加えて、上記活性化合物の懸濁剤は、適切な油性注入懸濁剤として調製され得る。適切な親油性の溶媒またはビヒクルとしては、脂肪油（例えば、ゴマ油）、または合成脂肪酸エステル（例えば、オレイン酸エチル、トリグリセリド、またはリポソーム）が挙げられる。非脂質性ポリカチオンアミノポリマーもまた、送達のために使用され得る。必要に応じて、上記懸濁剤はまた、適切な安定剤または上記化合物の溶解度を増大させて高度に濃縮された溶液の上記調製物を可能にするための薬剤を含み得る。

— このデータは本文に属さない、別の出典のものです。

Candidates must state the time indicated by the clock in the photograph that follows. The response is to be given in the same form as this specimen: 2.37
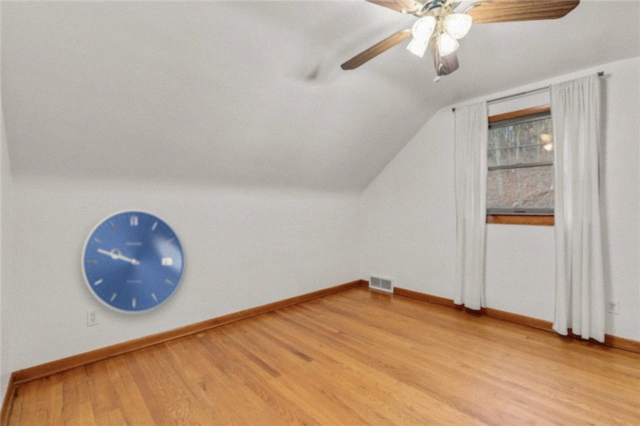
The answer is 9.48
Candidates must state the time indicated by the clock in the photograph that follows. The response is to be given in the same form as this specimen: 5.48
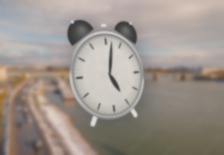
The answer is 5.02
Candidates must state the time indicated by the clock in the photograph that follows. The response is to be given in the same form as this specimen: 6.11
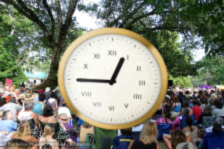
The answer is 12.45
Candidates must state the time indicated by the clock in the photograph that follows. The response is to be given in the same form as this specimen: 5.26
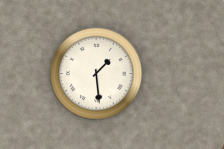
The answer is 1.29
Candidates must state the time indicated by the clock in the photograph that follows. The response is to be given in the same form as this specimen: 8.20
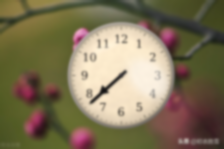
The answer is 7.38
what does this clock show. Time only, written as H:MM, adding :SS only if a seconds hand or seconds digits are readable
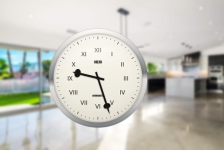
9:27
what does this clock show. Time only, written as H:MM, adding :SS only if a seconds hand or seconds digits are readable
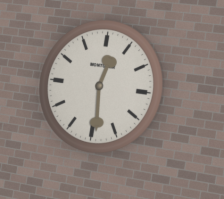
12:29
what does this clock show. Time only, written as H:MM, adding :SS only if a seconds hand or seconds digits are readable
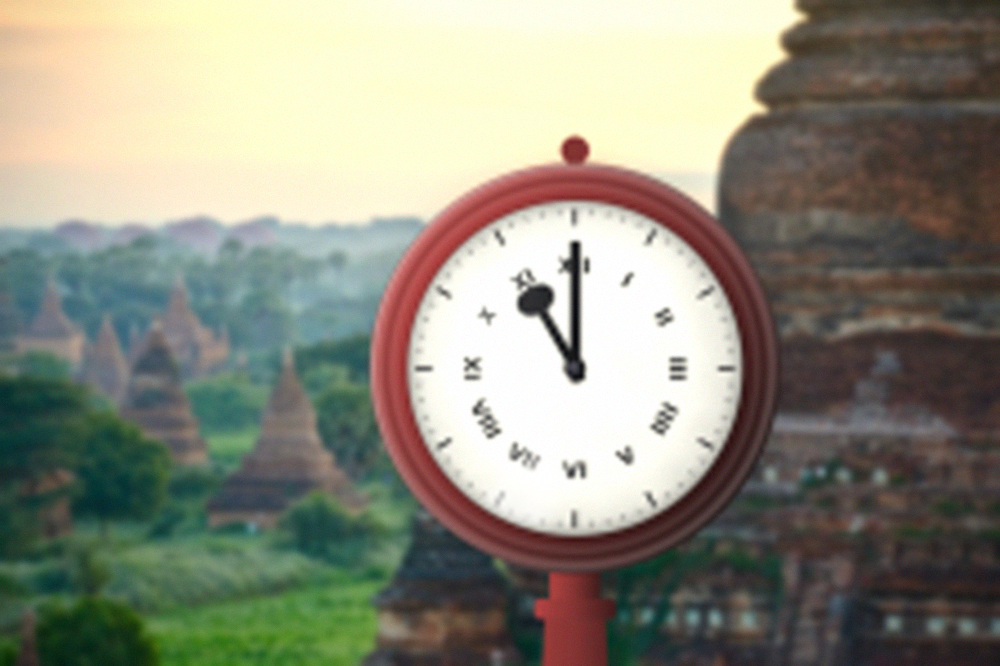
11:00
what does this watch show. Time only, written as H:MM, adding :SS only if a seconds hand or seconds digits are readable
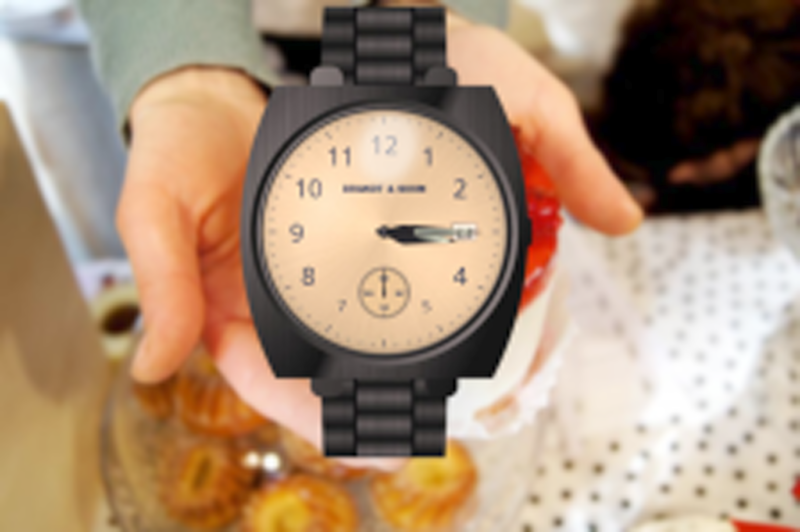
3:15
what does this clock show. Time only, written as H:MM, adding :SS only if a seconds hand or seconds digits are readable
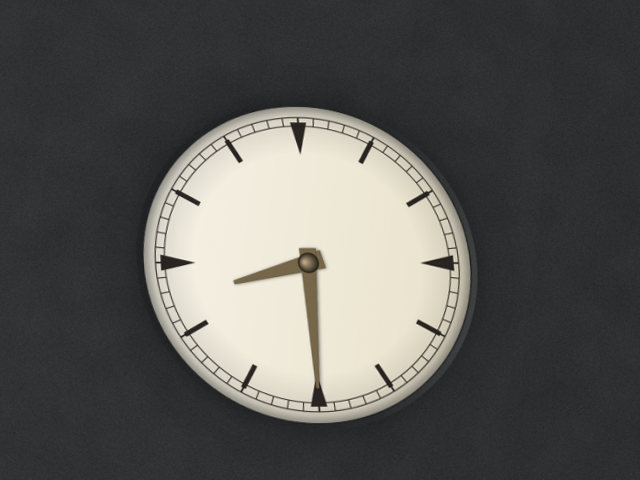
8:30
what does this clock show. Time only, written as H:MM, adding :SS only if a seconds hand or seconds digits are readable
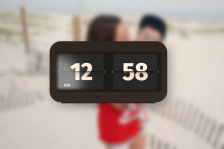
12:58
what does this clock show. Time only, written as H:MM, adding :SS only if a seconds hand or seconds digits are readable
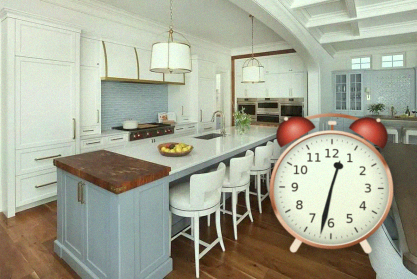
12:32
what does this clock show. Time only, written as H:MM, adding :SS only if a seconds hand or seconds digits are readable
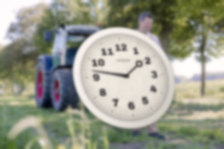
1:47
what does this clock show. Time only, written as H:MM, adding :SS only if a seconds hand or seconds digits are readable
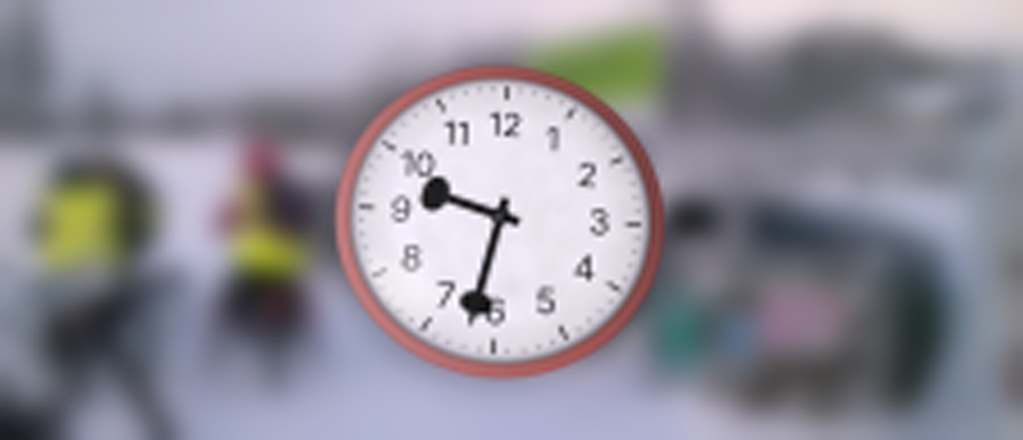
9:32
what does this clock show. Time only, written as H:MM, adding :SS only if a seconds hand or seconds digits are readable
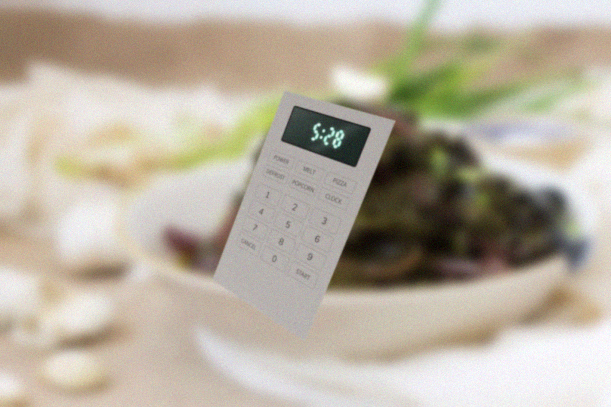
5:28
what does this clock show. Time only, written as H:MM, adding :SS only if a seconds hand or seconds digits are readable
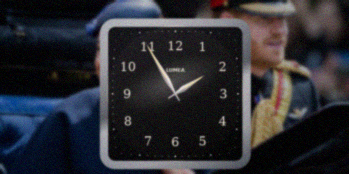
1:55
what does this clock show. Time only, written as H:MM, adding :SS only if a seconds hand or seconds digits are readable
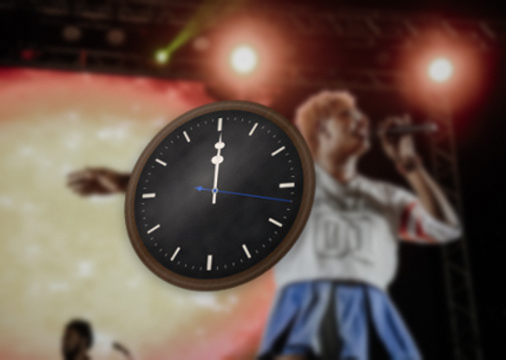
12:00:17
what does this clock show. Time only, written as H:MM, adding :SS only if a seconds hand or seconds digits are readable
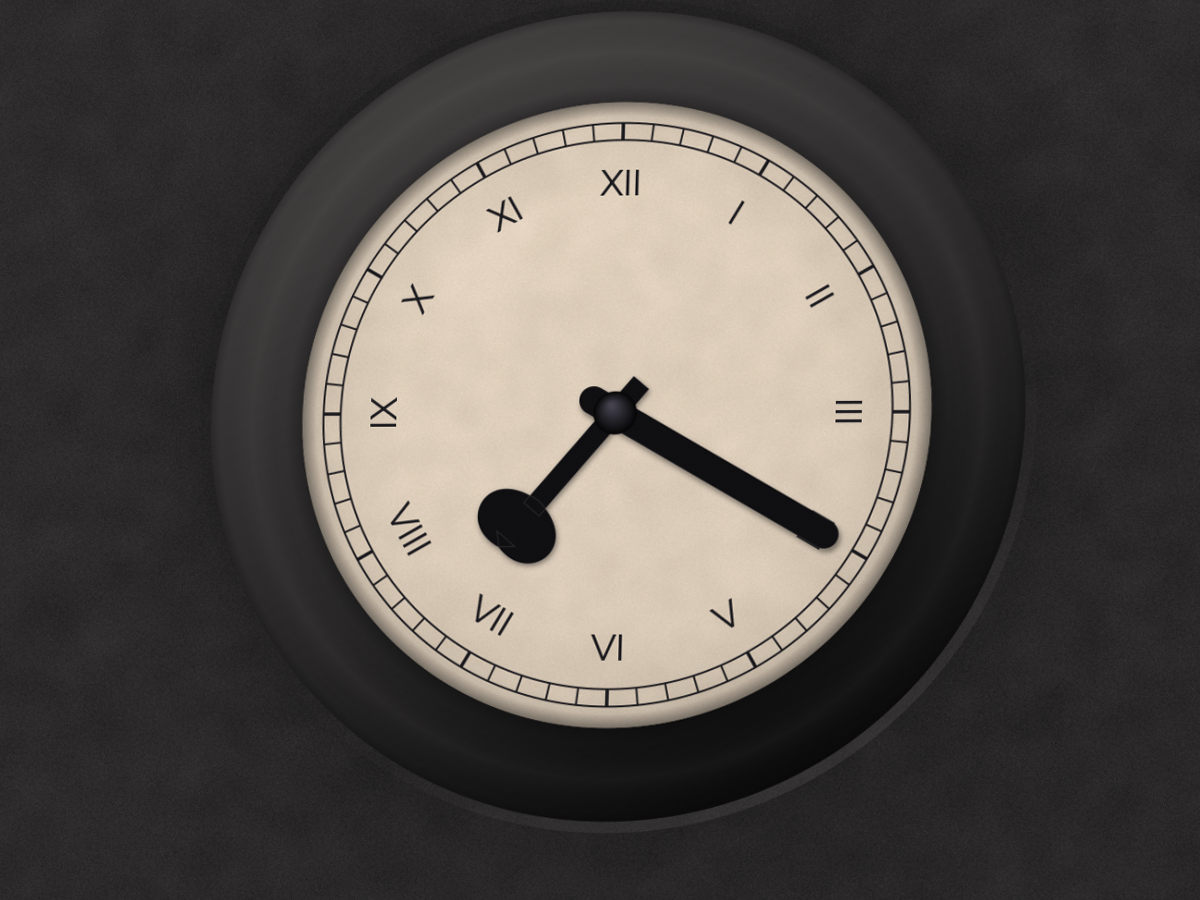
7:20
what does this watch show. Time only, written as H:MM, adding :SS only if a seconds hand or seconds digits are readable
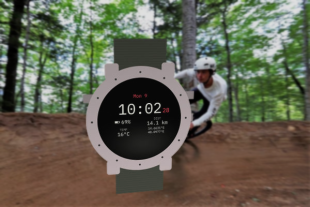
10:02
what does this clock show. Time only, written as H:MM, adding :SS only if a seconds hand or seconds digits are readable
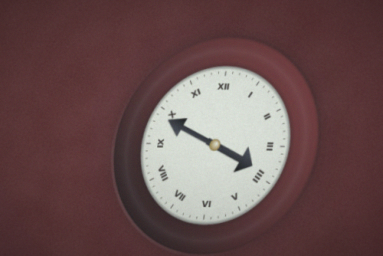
3:49
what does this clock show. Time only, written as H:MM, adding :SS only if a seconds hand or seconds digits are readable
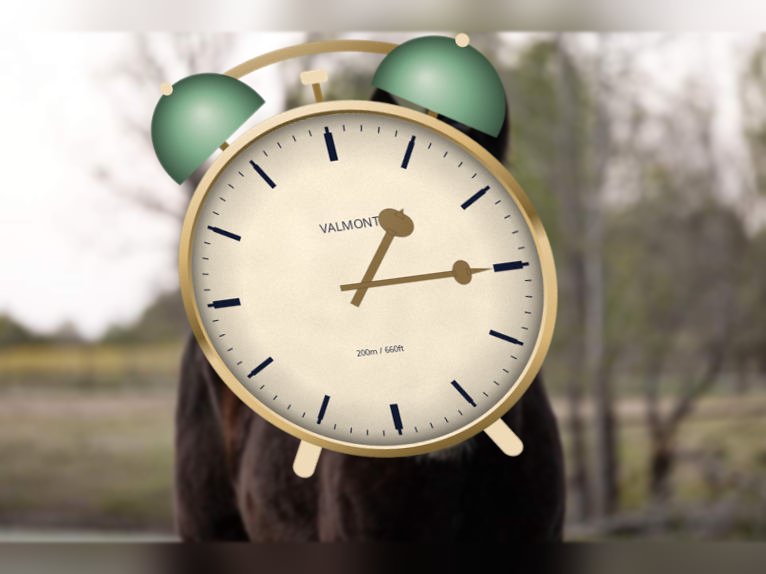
1:15
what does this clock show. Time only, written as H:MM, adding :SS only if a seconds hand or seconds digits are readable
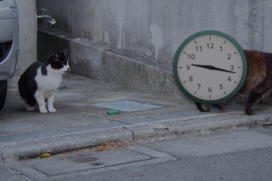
9:17
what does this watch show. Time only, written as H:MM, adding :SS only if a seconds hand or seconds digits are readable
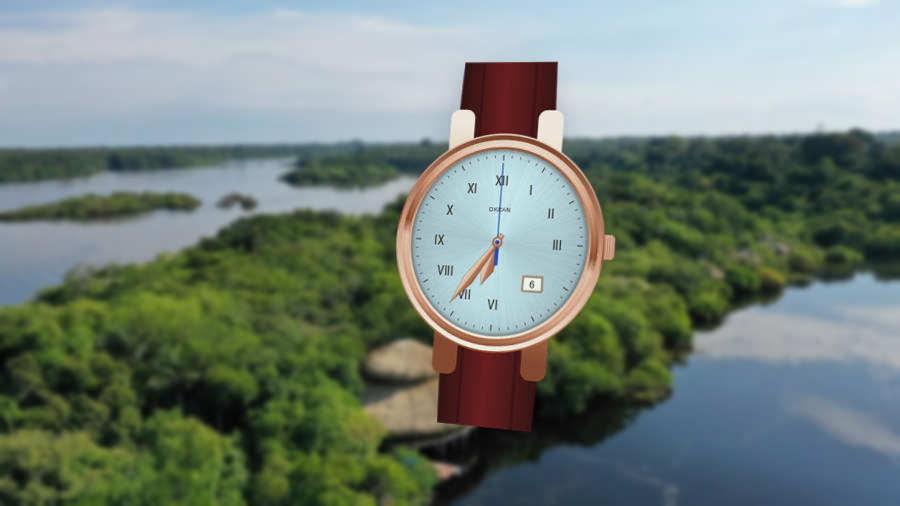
6:36:00
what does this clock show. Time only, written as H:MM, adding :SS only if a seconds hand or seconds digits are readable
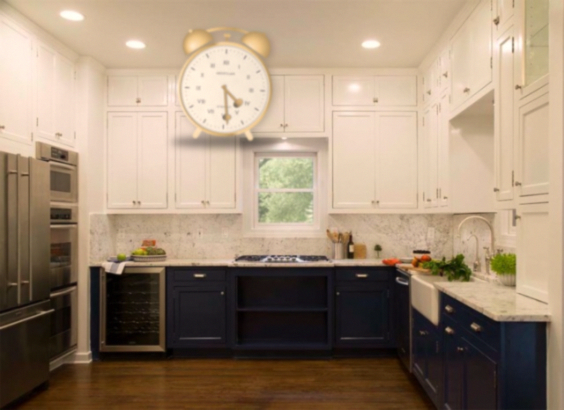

投与の容易さ、および投与量の均一性のために、経口組成物または非経口組成物を投与量単位形態で処方することは、特に有利である。本明細書中で使用する場合、投与量単位形態とは、処置されるべき被験体についての単位投与量として適切な物理的に別個の単位をいい；各々の単位は、必要とされる薬学的キャリアと共に、所望の治療効果を生み出すように計算された、所定量のＦＴＹ７２０を含む。本発明の上記投与量単位形態の詳細は、ＦＴＹ７２０および達成されるべき特定の治療的効果の独特の特性、ならびにこのような活性な化合物を個体の処置のために配合する技術固有の制限によって決定され、そしてこれらに直接的に依存する。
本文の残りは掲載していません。